[TASK REQUIREMENTS] Copy out the naming lines of each of the following entries word for word, omitting the pictures.
--------------------------------------------------
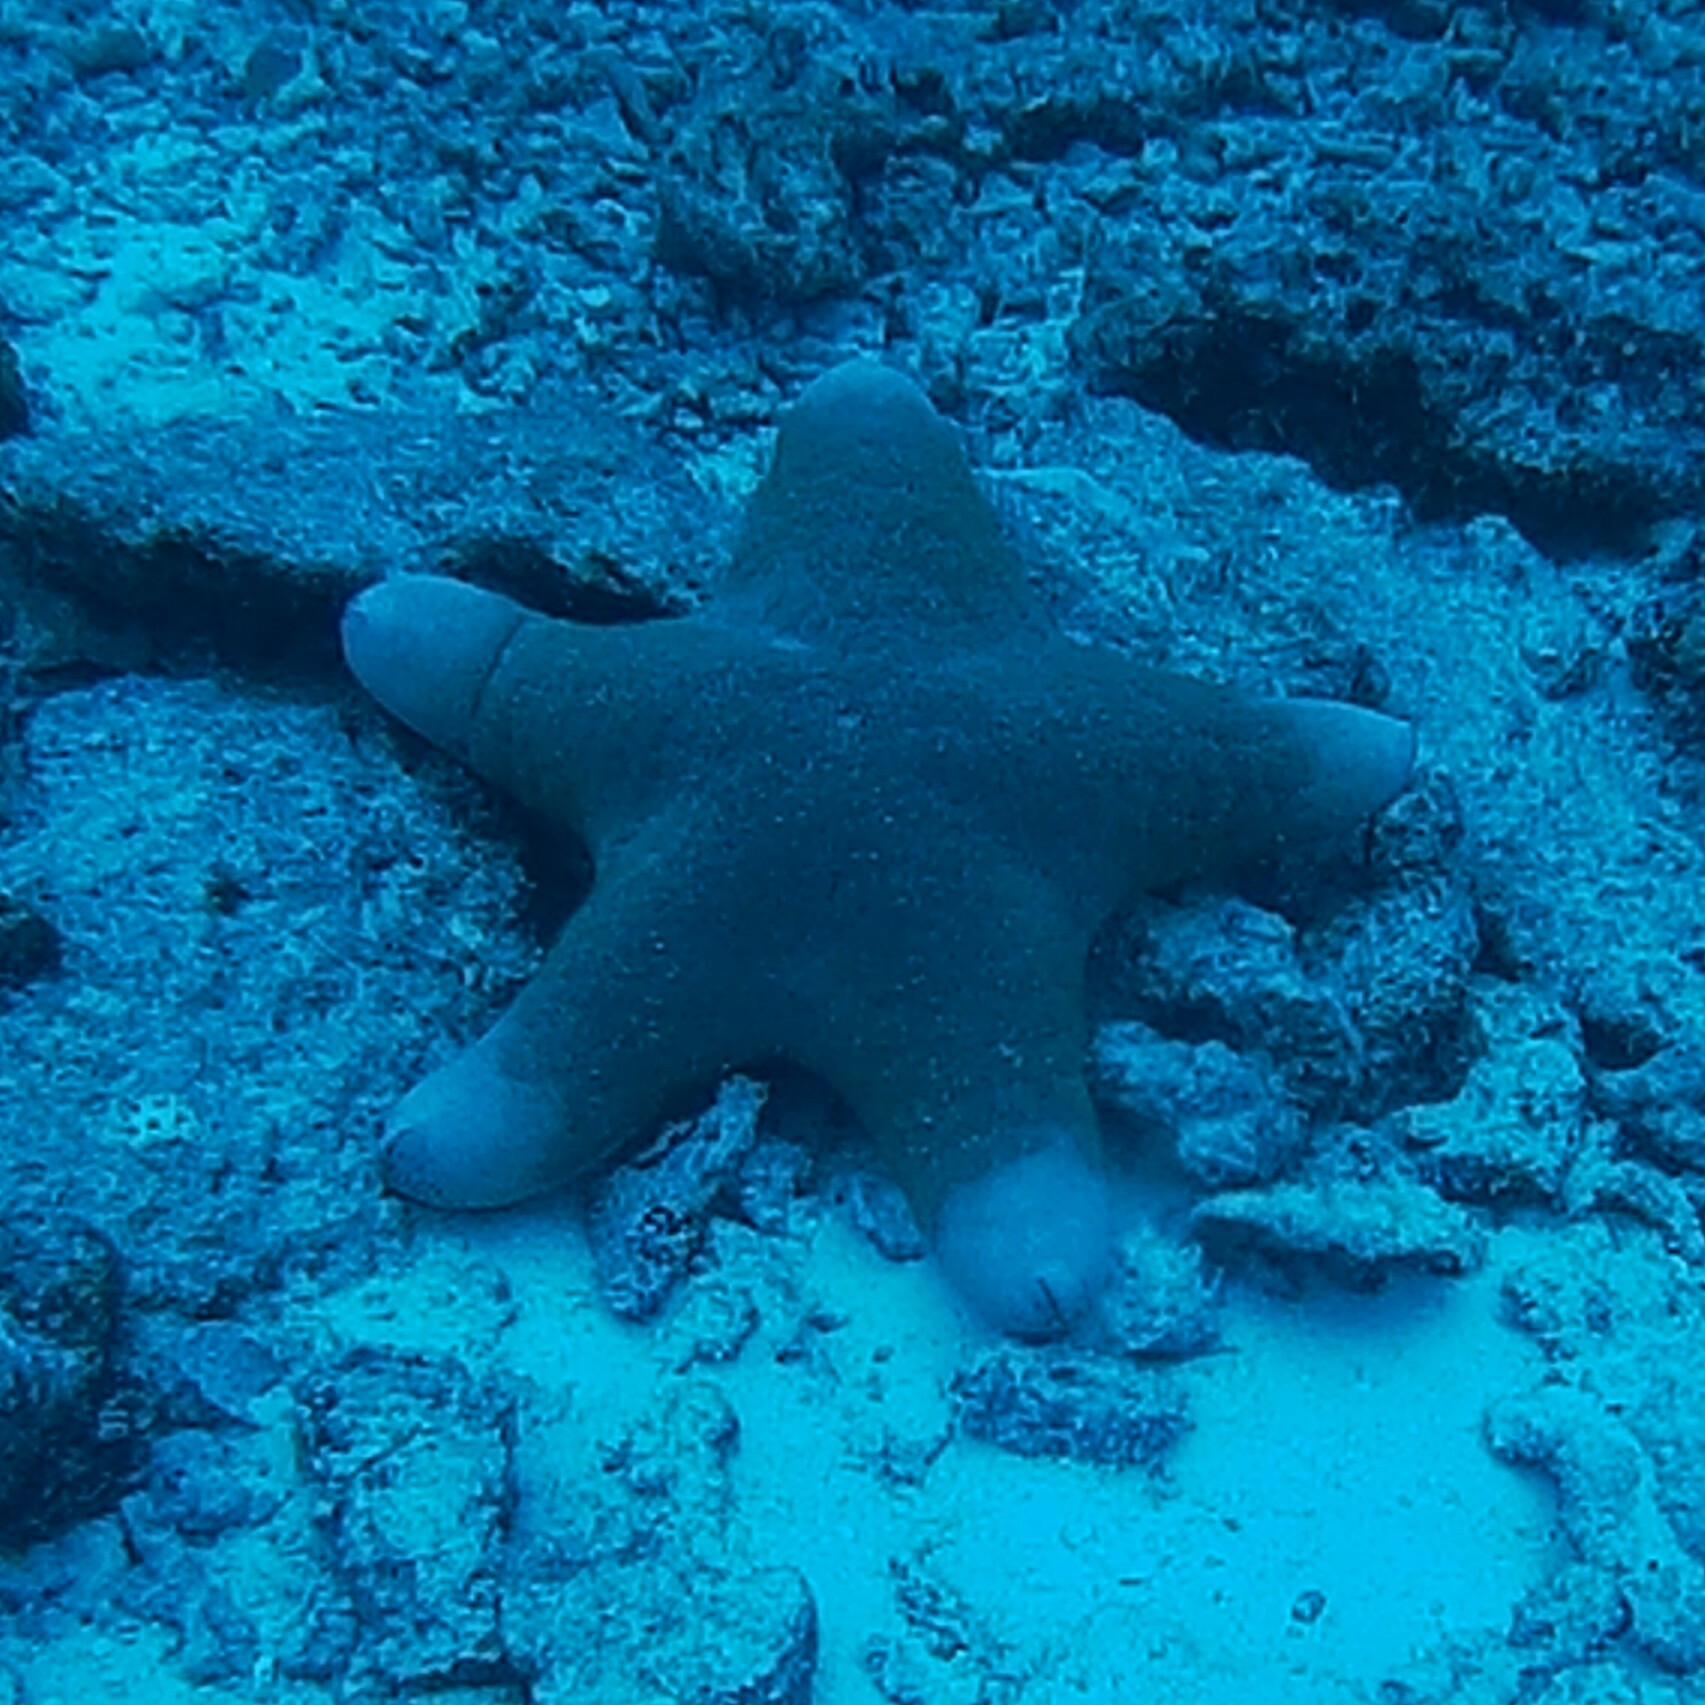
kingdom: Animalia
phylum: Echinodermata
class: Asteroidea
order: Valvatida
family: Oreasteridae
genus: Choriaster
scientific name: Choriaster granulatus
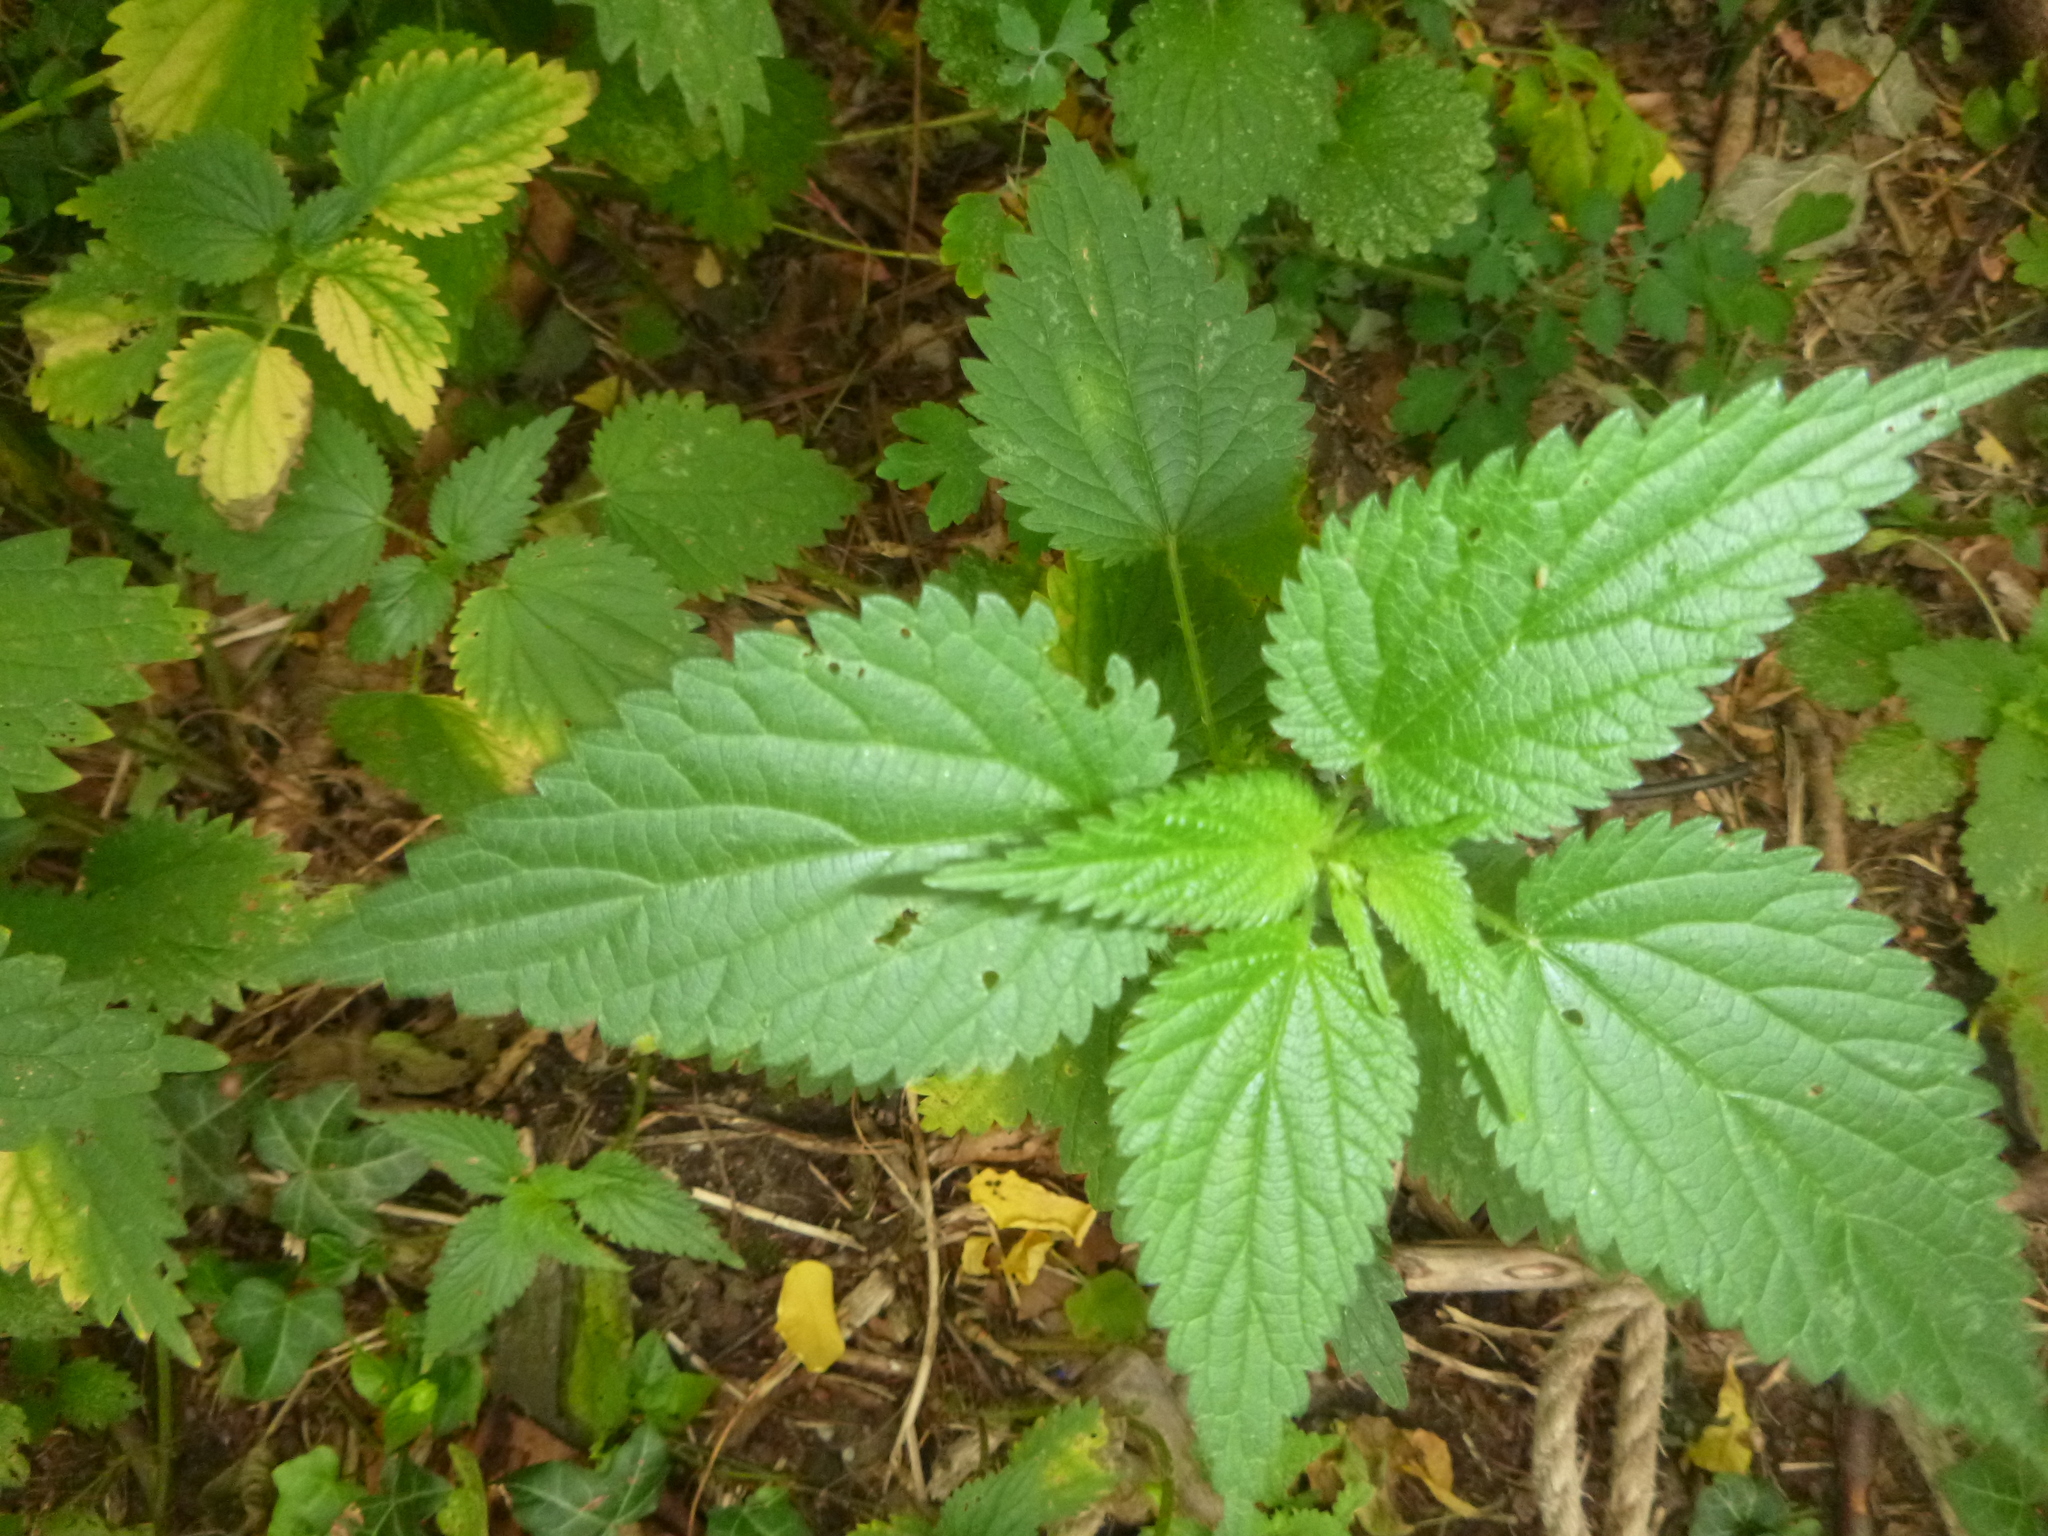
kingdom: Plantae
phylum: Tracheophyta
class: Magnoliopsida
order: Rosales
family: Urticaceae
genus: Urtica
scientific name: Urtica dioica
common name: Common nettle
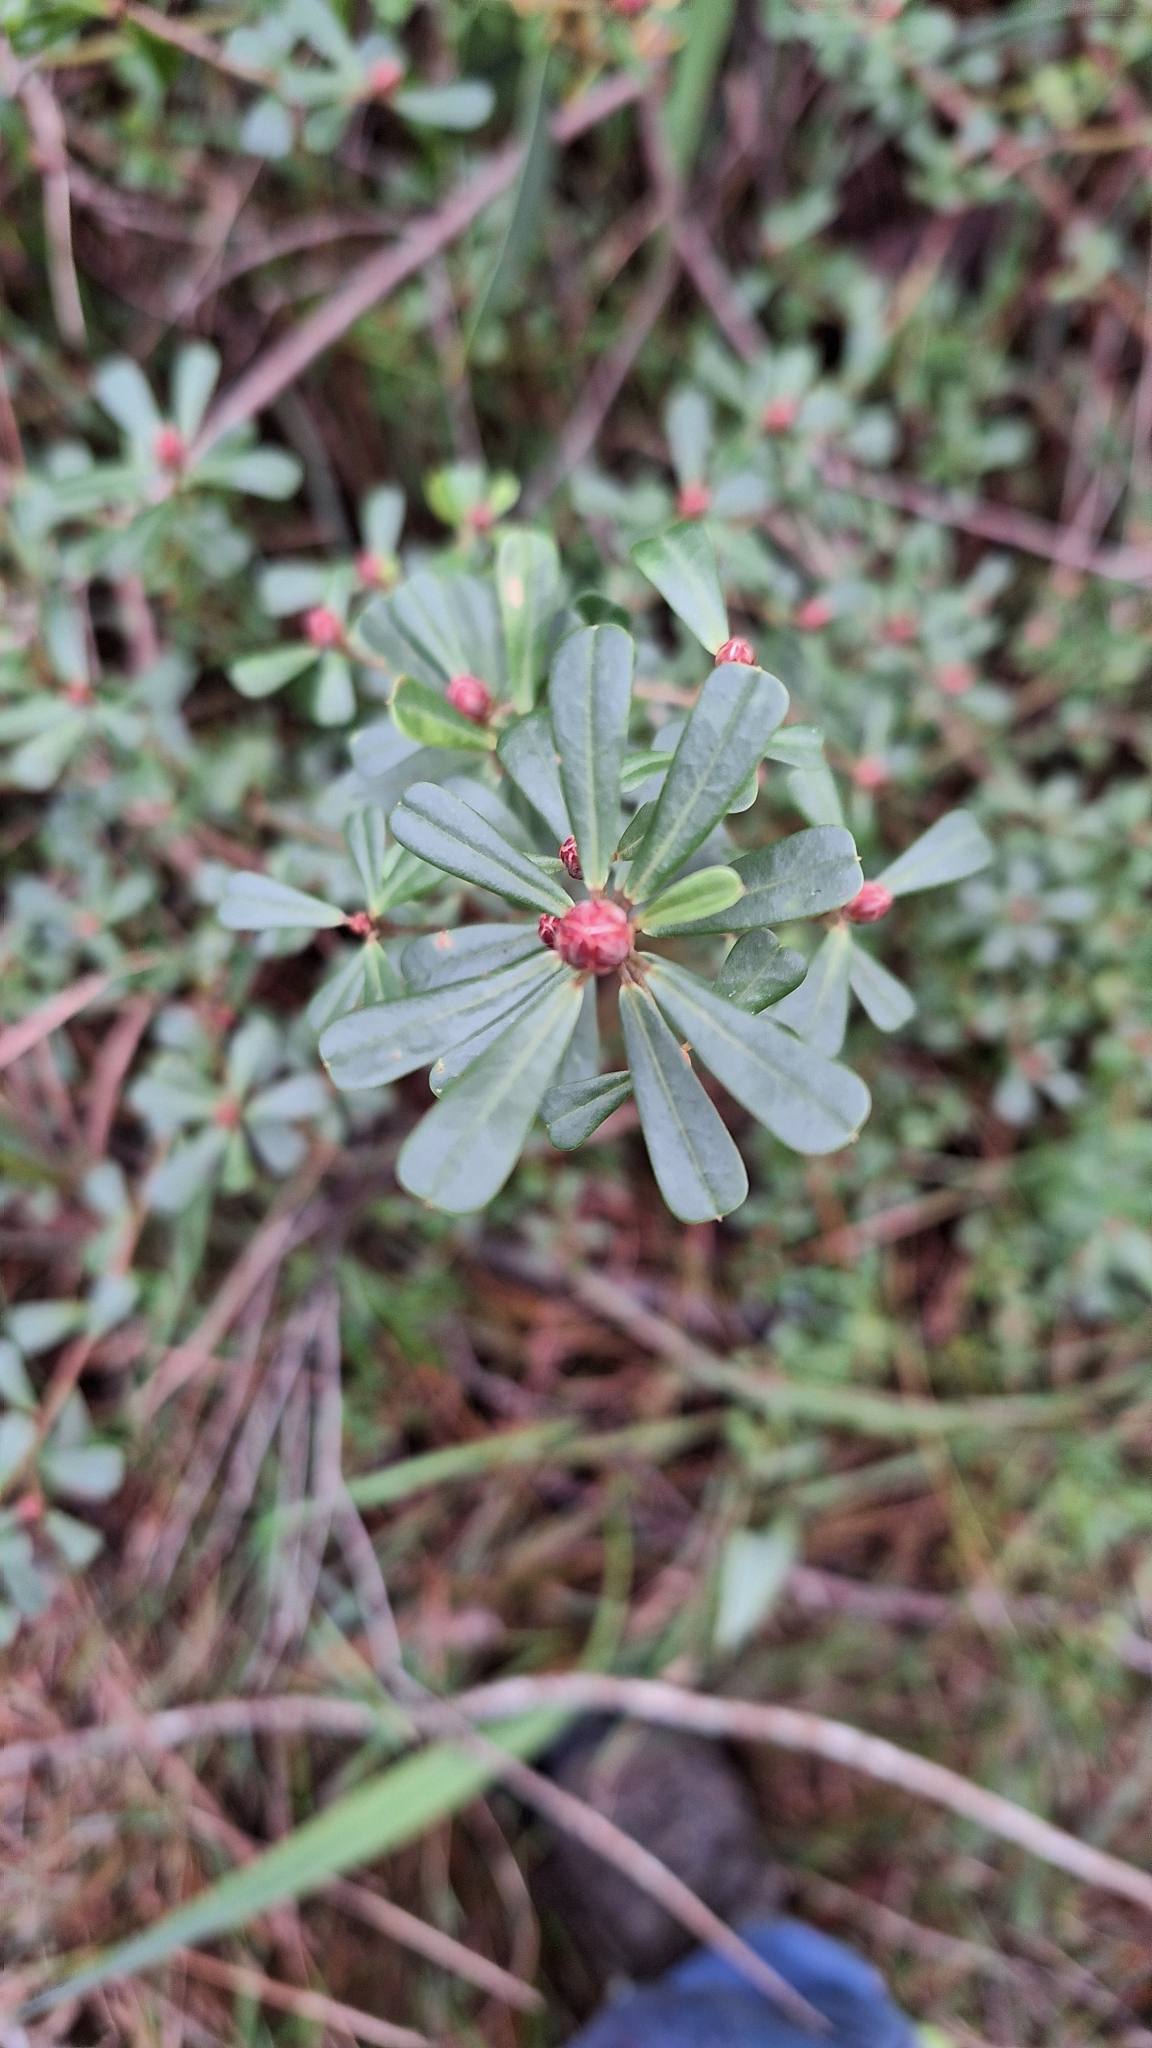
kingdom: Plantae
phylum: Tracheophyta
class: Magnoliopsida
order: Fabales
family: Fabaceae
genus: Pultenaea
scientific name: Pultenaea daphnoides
--------------------------------------------------
[EXERCISE ANSWER]
kingdom: Animalia
phylum: Echinodermata
class: Asteroidea
order: Valvatida
family: Oreasteridae
genus: Choriaster
scientific name: Choriaster granulatus
kingdom: Plantae
phylum: Tracheophyta
class: Magnoliopsida
order: Rosales
family: Urticaceae
genus: Urtica
scientific name: Urtica dioica
common name: Common nettle
kingdom: Plantae
phylum: Tracheophyta
class: Magnoliopsida
order: Fabales
family: Fabaceae
genus: Pultenaea
scientific name: Pultenaea daphnoides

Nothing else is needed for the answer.